Release Guide > Part II: 10.2 > New Features (10.2) > Intelligent Data Lake
  

Intelligent Data Lake

This section describes new Intelligent Data Lake features in 10.2.

Validate and Assess Data Using Visualization with Apache Zeppelin

Effective in version 10.2, after you publish data, you can validate your data visually to make sure that the data is appropriate for your analysis from content and quality perspectives. You can then choose to fix the recipe thus supporting an iterative Prepare-Publish-Validate process.
Intelligent Data Lake uses Apache Zeppelin to view the worksheets in the form of a visualization Notebook that contains graphs and charts. For more details about Apache Zeppelin, see Apache Zeppelin documentation. When you visualize data using Zeppelin's capabilities, you can view relationships between different columns and create multiple charts and graphs.
When you open the visualization Notebook for the first time after a data asset is published, Intelligent Data Lake uses CLAIRE engine to create Smart Visualization suggestions in the form of histograms of the numeric columns created by the user.
For more information about the visualization notebook, see the "Validate and Assess Data Using Visualization with Apache Zeppelin" chapter in the Informatica Intelligent Data Lake 10.2 User Guide.

Assess Data Using Filters During Data Preview

Effective in version 10.2, you can filter the data during data preview for better assessment of data assets. You can add filters for multiple fields and apply combinations of such filters. Filter conditions depend on the data types. If available, you can view column value frequencies found during profiling for string values.
For more information, see the "Discover Data" chapter in the Informatica Intelligent Data Lake 10.2 User Guide.

Enhanced Layout of Recipe Panel

Effective in version 10.2, you can see a dedicated panel for Recipe steps during data preparation. The recipe steps are clearer and concise with color codes to indicate function name, columns involved, and input sources. You can edit the steps or delete them. You can also go back-in-time to a specific step in the recipe and see the state of data. You can refresh the recipe from the source. You can also see a separate Ingredients panel which shows the sources used for this sheet.
For more information, see the "Prepare Data" chapter in the Informatica Intelligent Data Lake 10.2 User Guide.

Apply Data Quality Rules

Effective in version 10.2, while preparing data, you can use pre-built rules that are available during interactive data preparation. These rules are created using Informatica Developer or Informatica Analyst tool. If you have a Big Data Quality license, thousands of pre-built rules are available that can be used by Intelligent Data Lake users as well. Using pre-built rules promotes effective collaboration within Business and IT with reusability of rules and knowledge, consistency of usage and extensibility.
For more information, see the "Prepare Data" chapter in the Informatica Intelligent Data Lake 10.2 User Guide.

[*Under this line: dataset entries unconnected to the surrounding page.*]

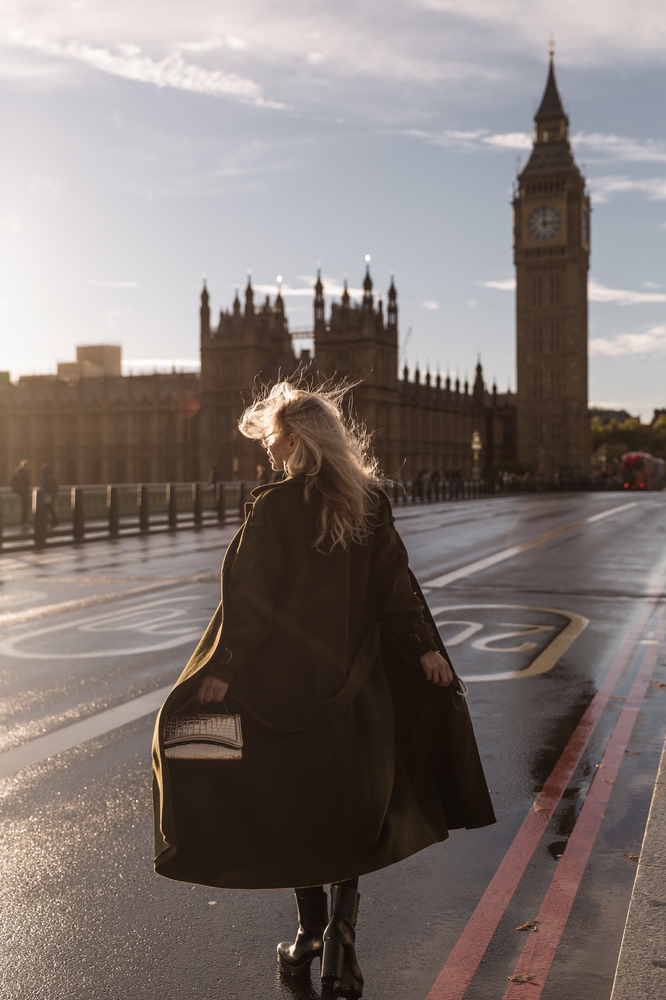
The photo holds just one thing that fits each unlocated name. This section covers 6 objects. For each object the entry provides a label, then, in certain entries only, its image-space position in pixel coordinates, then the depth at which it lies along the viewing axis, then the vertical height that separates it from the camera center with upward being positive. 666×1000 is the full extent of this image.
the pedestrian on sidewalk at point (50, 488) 23.33 -0.35
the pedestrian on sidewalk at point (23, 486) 23.59 -0.29
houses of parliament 87.25 +8.69
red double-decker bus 79.56 +0.55
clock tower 122.06 +20.76
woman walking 2.78 -0.67
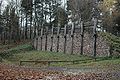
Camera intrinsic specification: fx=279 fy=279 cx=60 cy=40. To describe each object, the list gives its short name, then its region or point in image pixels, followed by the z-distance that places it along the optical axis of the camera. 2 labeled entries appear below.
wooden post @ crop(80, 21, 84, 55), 35.62
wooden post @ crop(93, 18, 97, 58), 32.82
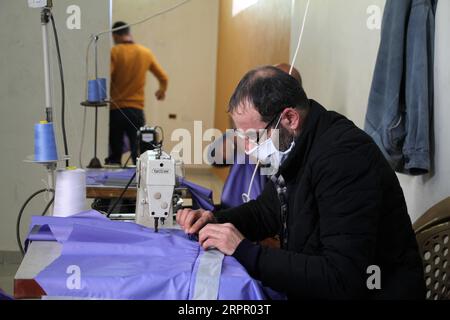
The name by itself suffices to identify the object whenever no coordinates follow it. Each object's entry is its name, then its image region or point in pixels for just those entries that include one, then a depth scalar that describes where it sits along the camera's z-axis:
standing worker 3.58
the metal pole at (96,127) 3.26
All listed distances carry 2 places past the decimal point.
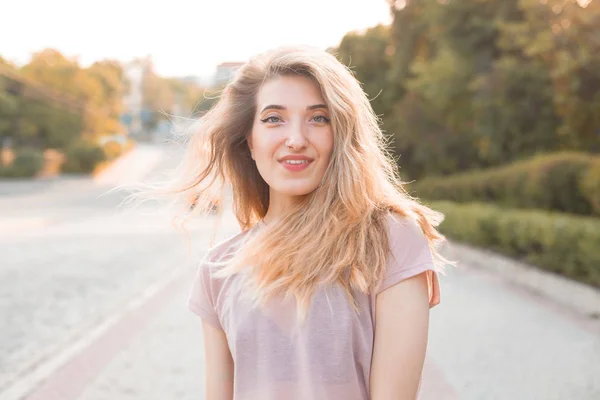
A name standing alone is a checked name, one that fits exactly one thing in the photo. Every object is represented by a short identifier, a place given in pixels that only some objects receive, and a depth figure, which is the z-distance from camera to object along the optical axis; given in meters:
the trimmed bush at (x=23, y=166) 51.09
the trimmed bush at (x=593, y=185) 10.76
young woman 2.06
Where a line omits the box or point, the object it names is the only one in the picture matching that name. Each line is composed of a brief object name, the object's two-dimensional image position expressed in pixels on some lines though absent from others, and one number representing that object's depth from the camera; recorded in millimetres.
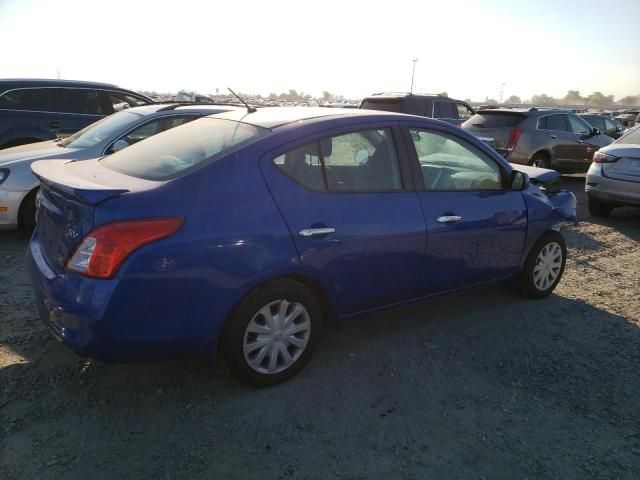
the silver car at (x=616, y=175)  7188
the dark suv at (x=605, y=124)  16734
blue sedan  2520
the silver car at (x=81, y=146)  5363
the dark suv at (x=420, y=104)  10953
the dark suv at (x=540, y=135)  10471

View Business Terms for Data Assets in Data Preview and Worksheet View

Effective in version 10.2, you can view business terms associated with columns of data assets in data preview as well as during data preparation.
For more information, see the "Discover Data" chapter in the Informatica Intelligent Data Lake 10.2 User Guide.

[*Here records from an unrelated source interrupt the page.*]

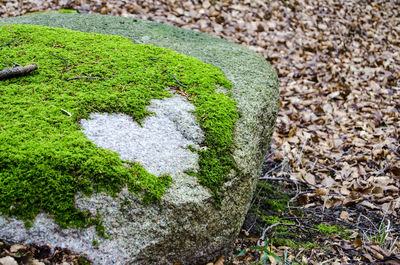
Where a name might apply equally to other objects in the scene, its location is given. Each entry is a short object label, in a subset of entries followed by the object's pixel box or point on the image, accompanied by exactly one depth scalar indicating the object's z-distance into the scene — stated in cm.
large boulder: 159
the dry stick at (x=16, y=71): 232
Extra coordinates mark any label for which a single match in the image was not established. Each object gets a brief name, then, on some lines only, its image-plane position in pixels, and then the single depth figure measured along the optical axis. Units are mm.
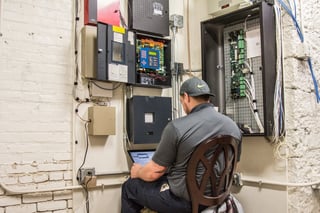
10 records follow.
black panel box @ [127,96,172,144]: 2996
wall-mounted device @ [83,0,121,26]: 2852
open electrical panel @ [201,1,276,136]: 2852
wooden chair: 2215
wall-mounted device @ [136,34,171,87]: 3104
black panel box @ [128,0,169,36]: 3135
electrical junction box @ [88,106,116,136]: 2789
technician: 2283
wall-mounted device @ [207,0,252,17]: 3117
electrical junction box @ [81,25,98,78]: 2824
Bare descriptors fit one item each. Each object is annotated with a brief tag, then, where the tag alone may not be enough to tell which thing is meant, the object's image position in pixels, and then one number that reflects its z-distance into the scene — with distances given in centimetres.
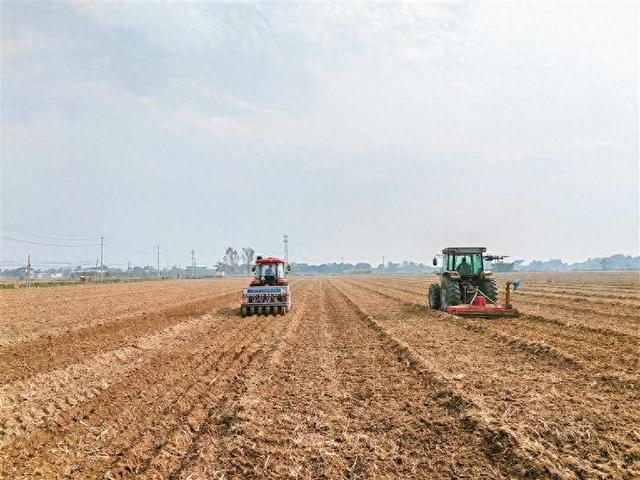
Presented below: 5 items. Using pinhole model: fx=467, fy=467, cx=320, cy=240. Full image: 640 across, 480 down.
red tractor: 1781
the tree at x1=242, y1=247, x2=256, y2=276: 16844
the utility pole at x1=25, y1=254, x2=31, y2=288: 4512
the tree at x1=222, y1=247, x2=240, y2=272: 17160
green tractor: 1585
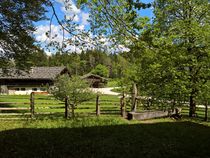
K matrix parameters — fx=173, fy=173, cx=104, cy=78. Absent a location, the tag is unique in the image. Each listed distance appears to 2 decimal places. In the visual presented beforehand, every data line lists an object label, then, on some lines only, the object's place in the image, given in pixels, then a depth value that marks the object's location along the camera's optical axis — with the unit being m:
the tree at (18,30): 7.78
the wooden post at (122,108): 10.43
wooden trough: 9.72
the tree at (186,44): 11.28
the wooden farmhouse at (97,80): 46.78
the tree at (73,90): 11.90
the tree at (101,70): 55.84
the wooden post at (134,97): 10.28
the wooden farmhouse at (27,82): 29.67
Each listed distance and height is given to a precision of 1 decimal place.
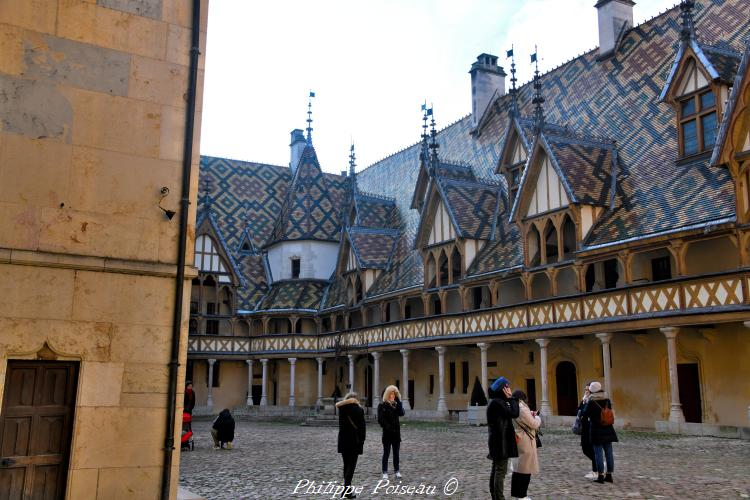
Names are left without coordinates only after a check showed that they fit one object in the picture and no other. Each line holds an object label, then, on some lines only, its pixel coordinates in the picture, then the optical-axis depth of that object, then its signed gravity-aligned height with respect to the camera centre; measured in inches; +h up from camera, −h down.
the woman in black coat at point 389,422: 433.4 -10.2
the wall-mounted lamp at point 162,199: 328.5 +86.2
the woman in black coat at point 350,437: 366.9 -15.9
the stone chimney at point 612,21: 1162.0 +584.6
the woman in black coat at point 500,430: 301.7 -10.1
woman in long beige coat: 307.1 -18.8
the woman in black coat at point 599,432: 397.1 -13.8
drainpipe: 313.6 +62.1
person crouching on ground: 667.4 -23.1
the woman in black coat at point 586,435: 406.6 -16.4
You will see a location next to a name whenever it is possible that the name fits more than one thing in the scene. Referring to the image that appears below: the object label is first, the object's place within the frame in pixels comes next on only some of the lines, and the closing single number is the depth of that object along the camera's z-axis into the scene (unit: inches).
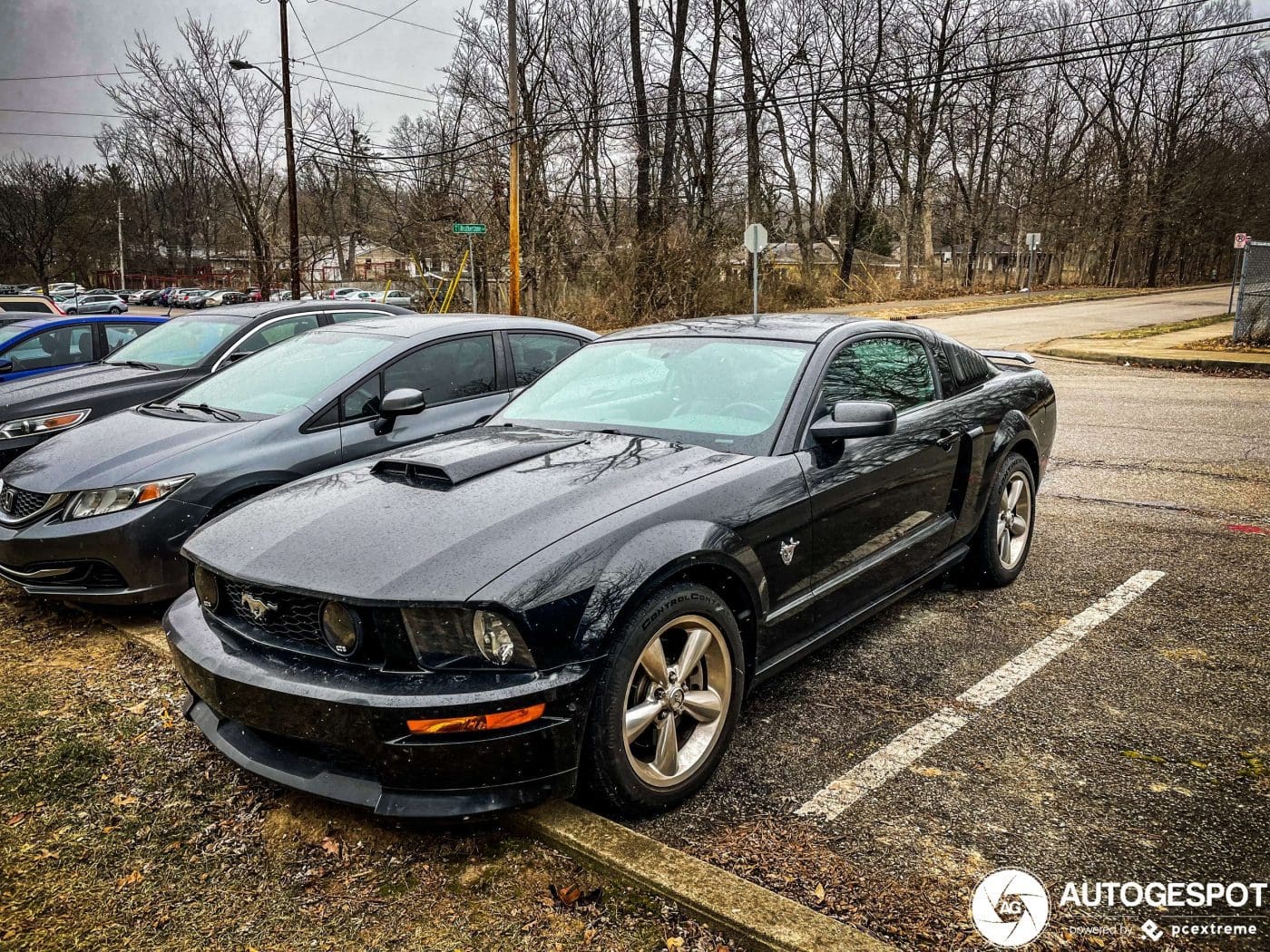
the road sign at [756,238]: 856.3
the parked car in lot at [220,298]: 2036.2
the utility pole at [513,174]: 743.7
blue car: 346.0
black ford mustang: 94.3
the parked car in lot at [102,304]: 1538.1
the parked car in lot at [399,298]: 1277.7
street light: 1014.4
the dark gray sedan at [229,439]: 168.6
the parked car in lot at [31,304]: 559.8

Prepare Data for Delimited Files

Effective in version 10.2, as a data analyst, you can cleanse, transform, combine, aggregate, and perform other operations on delimited HDFS files that are already in the lake. You can preview these files before adding them to a project. You can then configure the sampling settings of these assets and perform data preparation operations on them.
For more information, see the "Prepare Data" chapter in the Informatica Intelligent Data Lake 10.2 User Guide.

Edit Joins in a Joined Worksheet

Effective in version 10.2, you can edit the joinconditions for an existing joined worksheet such as join keys, join types (such as inner and outer joins).
For more information, see the "Prepare Data" chapter in the Informatica Intelligent Data Lake User Guide.

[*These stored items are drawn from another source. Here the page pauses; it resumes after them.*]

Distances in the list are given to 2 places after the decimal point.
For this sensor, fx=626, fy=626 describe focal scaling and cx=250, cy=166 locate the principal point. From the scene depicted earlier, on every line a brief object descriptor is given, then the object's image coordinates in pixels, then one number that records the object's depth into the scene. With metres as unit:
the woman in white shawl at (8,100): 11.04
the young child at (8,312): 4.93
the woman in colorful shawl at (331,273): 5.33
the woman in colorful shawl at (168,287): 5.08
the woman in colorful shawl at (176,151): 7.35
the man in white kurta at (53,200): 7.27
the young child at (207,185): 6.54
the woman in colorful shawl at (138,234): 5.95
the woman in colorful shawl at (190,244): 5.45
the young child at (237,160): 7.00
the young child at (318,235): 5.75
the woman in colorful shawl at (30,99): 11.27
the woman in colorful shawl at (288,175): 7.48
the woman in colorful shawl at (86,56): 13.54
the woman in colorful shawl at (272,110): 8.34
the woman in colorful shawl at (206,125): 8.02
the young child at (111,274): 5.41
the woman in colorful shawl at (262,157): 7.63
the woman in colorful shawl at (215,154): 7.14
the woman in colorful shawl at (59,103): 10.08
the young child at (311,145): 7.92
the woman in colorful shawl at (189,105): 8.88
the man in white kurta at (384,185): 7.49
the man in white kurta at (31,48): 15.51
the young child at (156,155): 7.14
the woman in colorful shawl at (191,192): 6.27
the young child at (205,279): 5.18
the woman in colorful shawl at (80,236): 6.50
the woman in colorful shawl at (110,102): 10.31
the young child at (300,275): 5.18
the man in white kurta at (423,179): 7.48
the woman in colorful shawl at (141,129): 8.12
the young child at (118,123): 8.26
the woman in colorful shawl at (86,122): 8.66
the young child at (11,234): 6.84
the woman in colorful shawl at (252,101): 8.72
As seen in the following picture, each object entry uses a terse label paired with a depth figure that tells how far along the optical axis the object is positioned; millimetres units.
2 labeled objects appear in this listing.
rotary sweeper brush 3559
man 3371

Edit Sampling Settings for Data Preparation

Effective in version 10.2, you can edit the sampling settings while preparing your data asset. You can change the columns selected for sampling, edit the filters selected, and change the sampling criteria.
For more information, see the "Prepare Data" chapter in the Informatica Intelligent Data Lake 10.2 User Guide.

Support for Multiple Enterprise Information Catalog Resources in the Data Lake

Effective in version 10.2, you can configure multiple Enterprise Information Catalog resources so that the users can work with all types of assets and all applicable Hive schemas in the lake.

Use Oracle for the Data Preparation Service Repository

Effective in version 10.2, you can now use Oracle 11gR2 and 12c for the Data Preparation Service repository.

Improved Scalability for the Data Preparation Service

Effective in version 10.2, you can ensure horizontal scalability by using grid for the Data Preparation Service with multiple Data Preparation Service nodes. Improved scalability supports high performance, interactive data preparation during increased data volumes and increased number of users.